VPhot Plate Solution - Important Revision

Affiliation
American Association of Variable Star Observers (AAVSO)
Sat, 07/25/2015 - 16:34

Fellow VPhot Users:

A revision has been made to the plate solving operation of VPhot that the VPhot team hopes will improve the operation of this important tool. For a small number of users, it will impact your use of VPhot significantly but only if you do not carry out a simple step which most other users have already carried out. That is, if you do not conduct this operation, your images will be classified as "failed". 

As has been mentioned recently in other posts, about 15% of images uploaded to VPhot fail to plate solve mainly because they do not provide an image scale associated with their VPhot Telescope Setup (under admin).

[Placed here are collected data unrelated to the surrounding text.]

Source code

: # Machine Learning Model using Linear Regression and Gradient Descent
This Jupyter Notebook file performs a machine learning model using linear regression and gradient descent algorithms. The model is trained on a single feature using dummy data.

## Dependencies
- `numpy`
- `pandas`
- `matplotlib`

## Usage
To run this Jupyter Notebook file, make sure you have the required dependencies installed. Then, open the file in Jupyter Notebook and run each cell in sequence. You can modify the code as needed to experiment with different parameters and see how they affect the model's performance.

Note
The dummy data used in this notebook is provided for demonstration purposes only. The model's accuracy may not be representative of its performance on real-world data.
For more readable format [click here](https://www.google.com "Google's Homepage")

Lack of this one value causes these images to undergo a lengthy but unsuccessful plate solution process (3 catalogs x 60 seconds each) with a default image scale (2 arcseconds per pixel) which fails 90% of the time but not without a significant expenditure of time. The arithmetic doesn't lie. If you upload 100 images without an image scale present in your Telescope Setup, I'm sure you can see that up to 180s (3 minutes) of precious processing time are wasted for each image or a total of up to 300 minutes (5 hours)! We have tried workarounds for this problem but concluded that the effort need to re-write the code to simplify the experience of a few users who do not spend any time reading about the operation of VPhot but just hope that a black box will produce a valid solution without any understanding of the process, was not worth it! frown

So, if your images are not being processed by VPhot, go to your Telescope Setup and confirm that the information boxes are properly and completely filled in. Either Create New Telescope Setup or edit your existing Setup (see below).

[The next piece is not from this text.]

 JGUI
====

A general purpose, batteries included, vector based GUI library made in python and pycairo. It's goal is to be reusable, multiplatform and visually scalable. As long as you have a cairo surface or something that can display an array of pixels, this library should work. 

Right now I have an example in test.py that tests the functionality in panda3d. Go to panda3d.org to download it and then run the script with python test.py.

We have not made this change lightly but in the best interest of the majority of VPhot users. I suspect a few users will be impacted by this change but actually note that your images were being failed anyway so it really makes no difference to you?

BTW, for users who take images with different binnings (e.g., 1x1 and 2x2) on the same scope, note that you need to set up two separate scopes (different names) with the correct plate scales provided in each case. For users who pre-platesolve their images, no change is necessary.

Our hope is that this is a trivial request. If you need assistance, post a message to this thread but please read help files first and try before you ask? Thanks.

Ken

File Upload
Affiliation
American Association of Variable Star Observers (AAVSO)
Plate Scale

Hello Ken

Thanks to the Vphot Team for this improvement.  We should probably mention, that if your image scale is off by 25%, your images will not plate solve.  So when you are checking your profile to make sure an image scale is present, make sure the value is current.

 

Gary

Affiliation
American Association of Variable Star Observers (AAVSO)
Specifying your platescale

To clarify a bit:     In your VPhot Telescope Profile you specify a Header Name for your telescope along with the platescale. This Header Name needs to match the TELESCOP parameter in your image's FITS header so that VPhot can find the correct platescale.

For those using the iTelescope system the TELESCOP parameter should be GRASxxx, eg GRAS024 for  iTelescope 24. The VPhot team will work to maintain the appropriate profiles for iTelescope as well as the SSON system.

Its a bit frustrating when you see VPhot failing to solve your image (ie WCS set to red in your image list). I'm working on a way for you to receive an explanation for a WCS failure. Meanwhile, if examining your telescope profile doesn't clear the problem, send me a note with the filename and date of submission and I'll dig out the explanation code from the activity log. (send a note with filename and date to SGEO@GASilvis.net

Ken mentioned the statistics prompting the change in protocol: iIn a recent sampling of 11,033 images (13 days worth) 644 failed plate solve, 368 of these because no platescale was provided. The change we are making would automatically fail these images because of the lack of platescale, saving a lot of queue time. On the other hand in this sample 41 images were successfully plate solved with the default platescale. The change means VPhot will no longer try to solve these images. Bottomline: you are responsible for providing VPhot with an appropriate platescale via the telescope profile mechanism.